Giving wings to the wingless
A small group of birders and researchers in the Indian part of the Himalayas is trying to make a difference by working hard and combining our efforts to collect baseline data of bird abundance, richness and community composition in human dominated landscapes (towns and cities). The data collected will be used to inform and train local school students and young individuals regarding their rich avian diversity in their respective regions. This will enable us to make a network of youth in the Indian Himalayas which will later provide us bird count data. So far, 200 local students were engaged and participated in our bird monitoring programs.
To promote this work, this citizen science project was submitted for presentation IOCongress2018 in Vancouver, Canada. The International Ornithological Congress is the largest gathering of ornithologists in the world and is of international repute.
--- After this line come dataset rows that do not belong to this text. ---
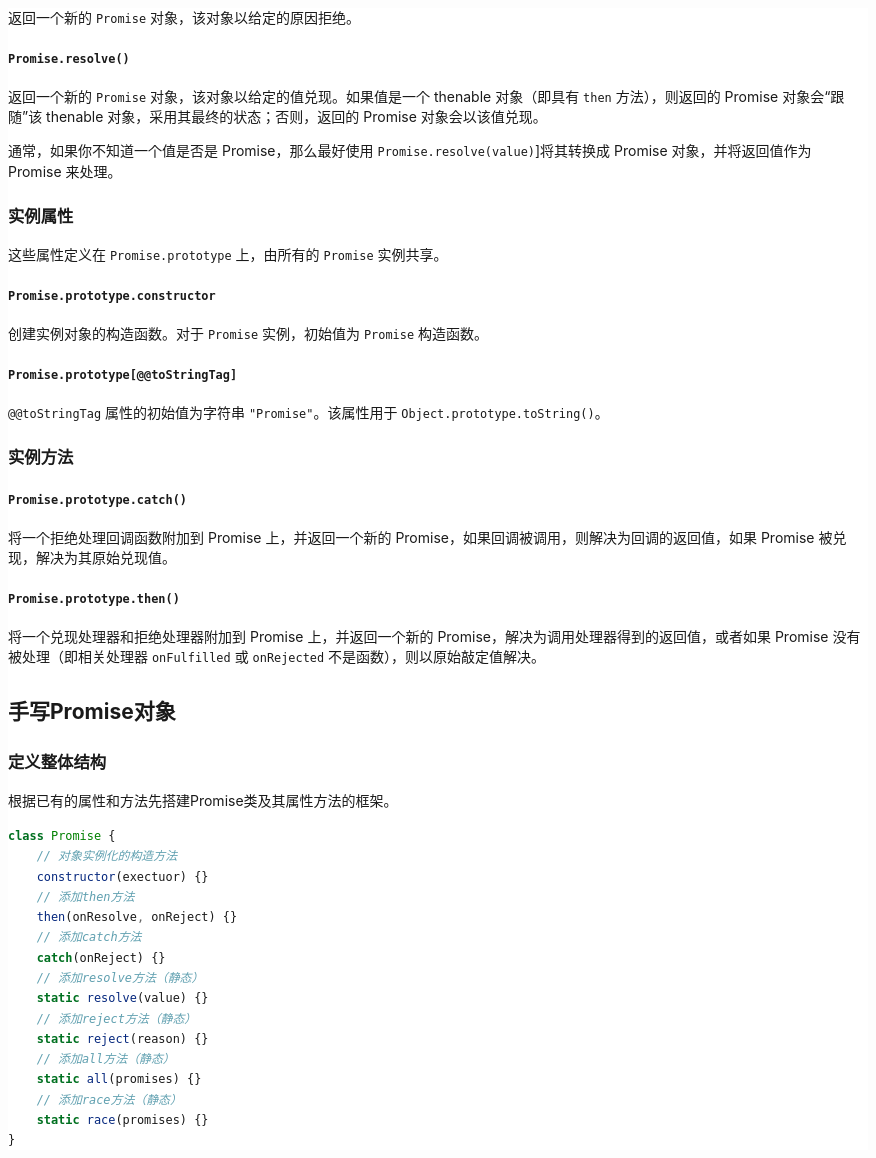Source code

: 返回一个新的 `Promise` 对象，该对象以给定的原因拒绝。

#### `Promise.resolve()`

返回一个新的 `Promise` 对象，该对象以给定的值兑现。如果值是一个 thenable 对象（即具有 `then` 方法），则返回的 Promise 对象会“跟随”该 thenable 对象，采用其最终的状态；否则，返回的 Promise 对象会以该值兑现。

通常，如果你不知道一个值是否是 Promise，那么最好使用 `Promise.resolve(value)`]将其转换成 Promise 对象，并将返回值作为 Promise 来处理。

### 实例属性

这些属性定义在 `Promise.prototype` 上，由所有的 `Promise` 实例共享。

#### `Promise.prototype.constructor`

创建实例对象的构造函数。对于 `Promise` 实例，初始值为 `Promise` 构造函数。

#### `Promise.prototype[@@toStringTag]`

`@@toStringTag` 属性的初始值为字符串 `"Promise"`。该属性用于 `Object.prototype.toString()`。

### 实例方法

#### `Promise.prototype.catch()`

将一个拒绝处理回调函数附加到 Promise 上，并返回一个新的 Promise，如果回调被调用，则解决为回调的返回值，如果 Promise 被兑现，解决为其原始兑现值。

#### `Promise.prototype.then()`

将一个兑现处理器和拒绝处理器附加到 Promise 上，并返回一个新的 Promise，解决为调用处理器得到的返回值，或者如果 Promise 没有被处理（即相关处理器 `onFulfilled` 或 `onRejected` 不是函数），则以原始敲定值解决。

## 手写Promise对象

### 定义整体结构

根据已有的属性和方法先搭建Promise类及其属性方法的框架。

```js
class Promise {
    // 对象实例化的构造方法
    constructor(exectuor) {}
    // 添加then方法
    then(onResolve, onReject) {}
    // 添加catch方法
    catch(onReject) {}
    // 添加resolve方法（静态）
    static resolve(value) {}
    // 添加reject方法（静态）
    static reject(reason) {}
    // 添加all方法（静态）
    static all(promises) {}
    // 添加race方法（静态）
    static race(promises) {}
}
```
However, attending IOCongress2018 incurs heavy expenditure, especially for someone based in (New Delhi) India. Many who work in conservation biology are aware of the how hard it is to find funding to attending these major conferences. This is further challenging if you are in the early stage of your career.
A ray of hope came from far north west of India i.e. Great Britain, when I received an e-newsletter from British Ornithologists Union (BOU) mentioning that they were offering travel grants for BOU ECR members wanting to present their research at the IOCongress2018. I’ve been a BOU ECR member for some years, so I now had the opportunity to apply for the travel grant.
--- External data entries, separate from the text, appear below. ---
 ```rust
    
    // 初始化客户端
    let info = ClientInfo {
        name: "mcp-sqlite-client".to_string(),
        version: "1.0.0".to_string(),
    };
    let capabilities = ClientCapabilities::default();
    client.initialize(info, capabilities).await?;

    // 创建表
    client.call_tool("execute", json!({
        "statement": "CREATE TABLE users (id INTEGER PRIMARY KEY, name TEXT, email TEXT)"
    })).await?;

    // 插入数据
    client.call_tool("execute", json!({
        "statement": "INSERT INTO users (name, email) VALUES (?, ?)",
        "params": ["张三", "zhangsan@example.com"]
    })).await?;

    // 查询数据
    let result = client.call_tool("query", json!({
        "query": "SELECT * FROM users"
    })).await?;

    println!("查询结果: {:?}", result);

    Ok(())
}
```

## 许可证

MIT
A dream came true when the BOU’s Steve Dudley emailed to me the news that my application for a BOU ECR travel grant had been accepted. I now had the chance to showcase my research at the IOCongress2018.
I presented my work in the form of traditional poster on 25 August. The poster was well received and appreciated by an international audience including researchers and academics from many different countries. The poster was displayed as part of the Nature and Bird Expo hall, which further attracted a larger audience. During the congress, I made many new connections including an invitation to write a book on Himalayan birds. All of these new contacts will be useful for my future research and career.
All this was made possible because the BOU supported me to attend the congress. I strongly believe nature conservation organisations should consider supporting ECRs and developing nation naturalist/ornithologists for future conferences. It will definitely make conferences even more international.